Caixin
Mar 06, 2017 06:16 PM
BUSINESS & TECH

LeEco Shares Settle After Sale by Major Stakeholder, Loss of Soccer Rights

LeEco shares ended a two-day slide on Monday as the company sought to reassure jittery investors in the wake of news about a major stock selloff and reports of layoffs in India. Photo: Visual China
LeEco shares ended a two-day slide on Monday as the company sought to reassure jittery investors in the wake of news about a major stock selloff and reports of layoffs in India. Photo: Visual China

(Beijing) — Shares of embattled online video operator LeEco stabilized on Monday, halting a two-day rout that saw them lose nearly 10% of their value on the dumping of stock by one of its largest stakeholders and new woes at its sister sports division.

At the same time, LeEco also issued a statement clarifying its commitment to the India market on Monday after media reports surfaced saying the company was making major cuts in the country in possible preparation for a withdrawal.

The publicly traded LeEco is just one component of a much-larger company with many parts, most of them still privately held and involved in enterprises as diverse as sports broadcasting, smartphone manufacturing and new-energy car production. But the publicly traded firm has become a bellwether for a company now facing a cash crunch due to its breakneck expansion into a wide range of geographies and new product areas over the last two years.

LeEco shares closed slight higher at 32 yuan ($4.64) on Monday after tumbling over the previous two days. The stock is down nearly 30% since November, when reports first emerged that it was have trouble repaying some of its suppliers.

The latest selloff came as China Bridge Capital, one of LeEco’s biggest shareholders and a strategic partner, sold nearly 20 million of the company’s shares on Friday for about 634 million yuan, according to data from Wind. Those sales followed China Bridge Capital’s sale of another 8.2 million LeEco shares in January, raising 320 million yuan.

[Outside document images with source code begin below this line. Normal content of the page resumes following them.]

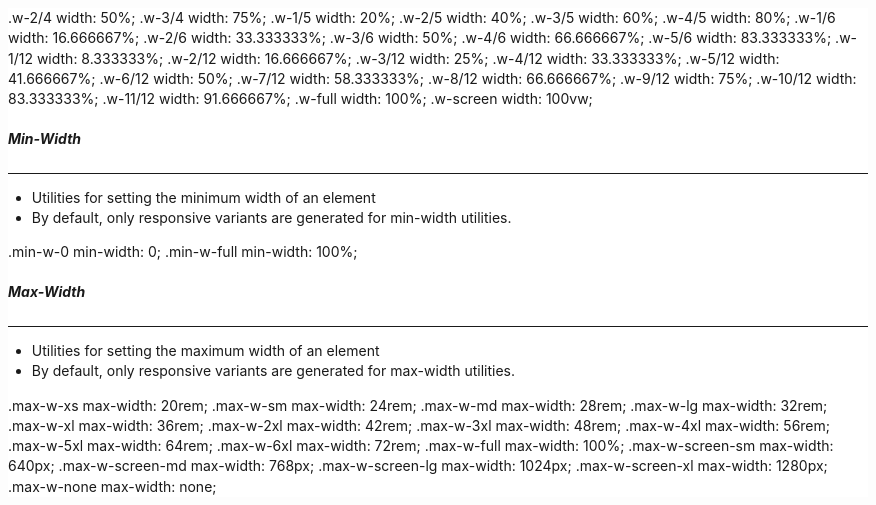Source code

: .w-2/4      width: 50%; 
.w-3/4      width: 75%; 
.w-1/5      width: 20%; 
.w-2/5      width: 40%; 
.w-3/5      width: 60%; 
.w-4/5      width: 80%; 
.w-1/6      width: 16.666667%; 
.w-2/6      width: 33.333333%; 
.w-3/6      width: 50%; 
.w-4/6      width: 66.666667%; 
.w-5/6      width: 83.333333%; 
.w-1/12     width: 8.333333%; 
.w-2/12     width: 16.666667%; 
.w-3/12     width: 25%; 
.w-4/12     width: 33.333333%; 
.w-5/12     width: 41.666667%; 
.w-6/12     width: 50%; 
.w-7/12     width: 58.333333%; 
.w-8/12     width: 66.666667%; 
.w-9/12     width: 75%; 
.w-10/12    width: 83.333333%; 
.w-11/12    width: 91.666667%; 
.w-full     width: 100%; 
.w-screen   width: 100vw; 


 ##### Min-Width
---
 * Utilities for setting the minimum width of an element
 * By default, only responsive variants are generated for min-width utilities.
 

.min-w-0      min-width: 0; 
.min-w-full   min-width: 100%; 


 ##### Max-Width
---
 * Utilities for setting the maximum width of an element
 * By default, only responsive variants are generated for max-width utilities.
 

.max-w-xs          max-width: 20rem; 
.max-w-sm          max-width: 24rem; 
.max-w-md          max-width: 28rem; 
.max-w-lg          max-width: 32rem; 
.max-w-xl          max-width: 36rem; 
.max-w-2xl         max-width: 42rem; 
.max-w-3xl         max-width: 48rem; 
.max-w-4xl         max-width: 56rem; 
.max-w-5xl         max-width: 64rem; 
.max-w-6xl         max-width: 72rem; 
.max-w-full        max-width: 100%; 
.max-w-screen-sm   max-width: 640px; 
.max-w-screen-md   max-width: 768px; 
.max-w-screen-lg   max-width: 1024px; 
.max-w-screen-xl   max-width: 1280px; 
.max-w-none        max-width: none; 
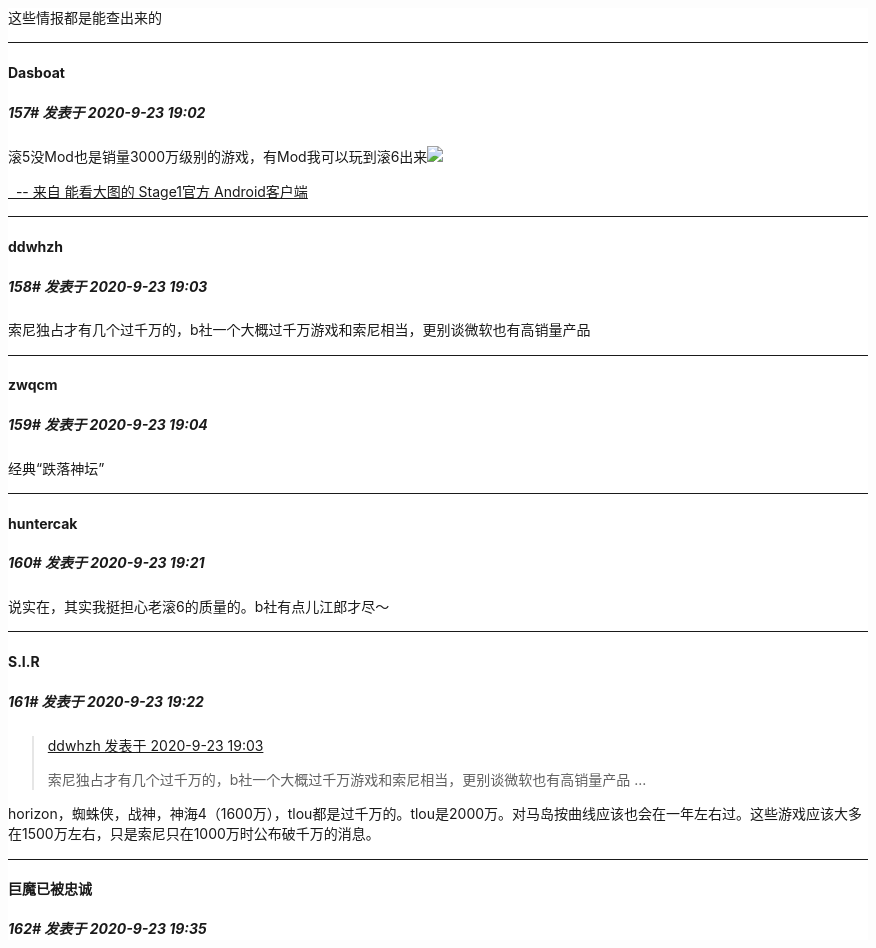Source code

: 这些情报都是能查出来的


-----

####  Dasboat  
##### 157#       发表于 2020-9-23 19:02


滚5没Mod也是销量3000万级别的游戏，有Mod我可以玩到滚6出来<img src="https://static.saraba1st.com/image/smiley/face2017/067.png" referrerpolicy="no-referrer">

[  -- 来自 能看大图的 Stage1官方 Android客户端](https://www.coolapk.com/apk/140634)


-----

####  ddwhzh  
##### 158#       发表于 2020-9-23 19:03


索尼独占才有几个过千万的，b社一个大概过千万游戏和索尼相当，更别谈微软也有高销量产品


-----

####  zwqcm  
##### 159#       发表于 2020-9-23 19:04


经典“跌落神坛”


-----

####  huntercak  
##### 160#       发表于 2020-9-23 19:21


说实在，其实我挺担心老滚6的质量的。b社有点儿江郎才尽～


-----

####  S.I.R  
##### 161#       发表于 2020-9-23 19:22


<blockquote><a href="httphttps://bbs.saraba1st.com/2b/forum.php?mod=redirect&amp;goto=findpost&amp;pid=48828660&amp;ptid=1961418" target="_blank">ddwhzh 发表于 2020-9-23 19:03</a>

索尼独占才有几个过千万的，b社一个大概过千万游戏和索尼相当，更别谈微软也有高销量产品 ...</blockquote>
horizon，蜘蛛侠，战神，神海4（1600万），tlou都是过千万的。tlou是2000万。对马岛按曲线应该也会在一年左右过。这些游戏应该大多在1500万左右，只是索尼只在1000万时公布破千万的消息。


-----

####  巨魔已被忠诚  
##### 162#       发表于 2020-9-23 19:35
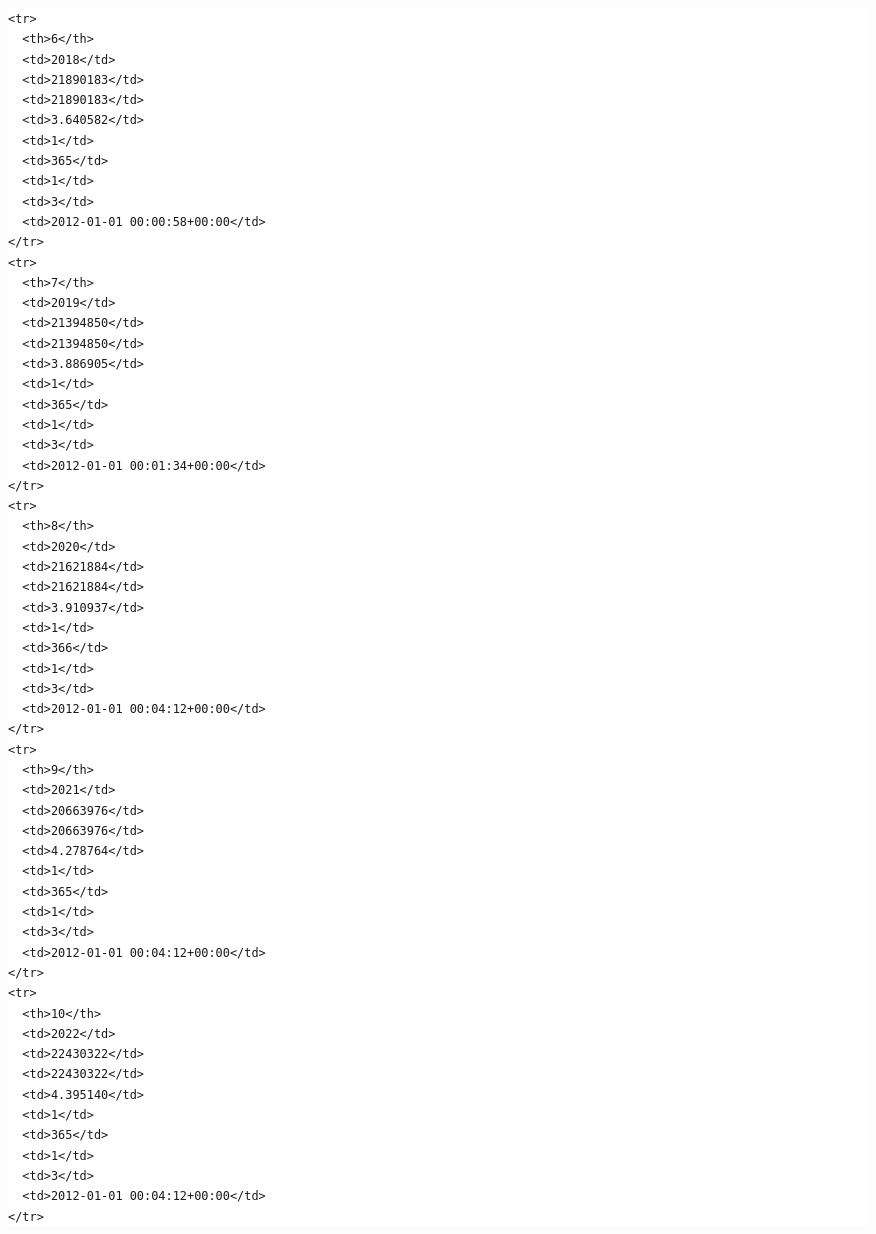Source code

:     <tr>
      <th>6</th>
      <td>2018</td>
      <td>21890183</td>
      <td>21890183</td>
      <td>3.640582</td>
      <td>1</td>
      <td>365</td>
      <td>1</td>
      <td>3</td>
      <td>2012-01-01 00:00:58+00:00</td>
    </tr>
    <tr>
      <th>7</th>
      <td>2019</td>
      <td>21394850</td>
      <td>21394850</td>
      <td>3.886905</td>
      <td>1</td>
      <td>365</td>
      <td>1</td>
      <td>3</td>
      <td>2012-01-01 00:01:34+00:00</td>
    </tr>
    <tr>
      <th>8</th>
      <td>2020</td>
      <td>21621884</td>
      <td>21621884</td>
      <td>3.910937</td>
      <td>1</td>
      <td>366</td>
      <td>1</td>
      <td>3</td>
      <td>2012-01-01 00:04:12+00:00</td>
    </tr>
    <tr>
      <th>9</th>
      <td>2021</td>
      <td>20663976</td>
      <td>20663976</td>
      <td>4.278764</td>
      <td>1</td>
      <td>365</td>
      <td>1</td>
      <td>3</td>
      <td>2012-01-01 00:04:12+00:00</td>
    </tr>
    <tr>
      <th>10</th>
      <td>2022</td>
      <td>22430322</td>
      <td>22430322</td>
      <td>4.395140</td>
      <td>1</td>
      <td>365</td>
      <td>1</td>
      <td>3</td>
      <td>2012-01-01 00:04:12+00:00</td>
    </tr>
  </tbody>
</table>
</div>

China Bridge Capital released a statement over the weekend stating why funds sometimes reduce their positions in companies, but without directly addressing the LeEco-share sale. China Bridge added it is still confident about LeEco’s future development, and noted the pair still cooperates in many areas.

Meantime, retailing giant Suning Commerce Group Co. Ltd. said it had won exclusive new-media rights to broadcast 2017 regular season games from China Super League, the nation’s premier soccer league. That appeared to show that LeEco’s sports arm, LeSports, had lost the rights to broadcast those games, which was part of a five-year deal that it signed a year ago.

A source close to the deal told Caixin that Suning, which will broadcast the games over its PPTV online video service, paid about the same as the 1.35 billion yuan that was part of LeSports’ winning bid for that part of its five-year deal.

LeSports’ loss of the China Super League rights came just a week after it was stripped of similar rights to broadcast Asian Football Confederation (AFC) Champions League games in China. LeSports had previously signed a four-year, $100 million deal in 2015, winning exclusive rights to transmit all AFC Champions League games in China between 2017 and 2020.

Both deals were part of a spending spree that won LeSports a slew of broadcast rights, both exclusive and nonexclusive, to competitions including the Chinese Super League, the National Basketball Association, Major League Baseball, and the English Premier League (EPL).

As those negative developments circulated, LeEco stepped in to counter other media reports saying the company had laid off 85% of its local staff in India and might be preparing to abandon the market.

“India is one of the most important strategic markets for LeEco and hence there’s no exit plan,” LeEco said in a statement on Monday. “Now LeEco India has shifted its strategy from fast market expansion to focusing on healthy and sustainable growth, which is a natural adjustment in terms of cadence, tactics and operations.”

LeEco said the media reports, which cited unnamed sources, had failed to include “this important context and hence delivered misleading messages to the market and our users.”

“The current workforce in India is well-aligned to the expected scale of operations and is in line with industry benchmarks,” LeEco said. “Moreover, LeEco India has a robust R&D team working for India as well as for LeEco globally, as R&D function has always been a high priority for the company’s long-term business goals.”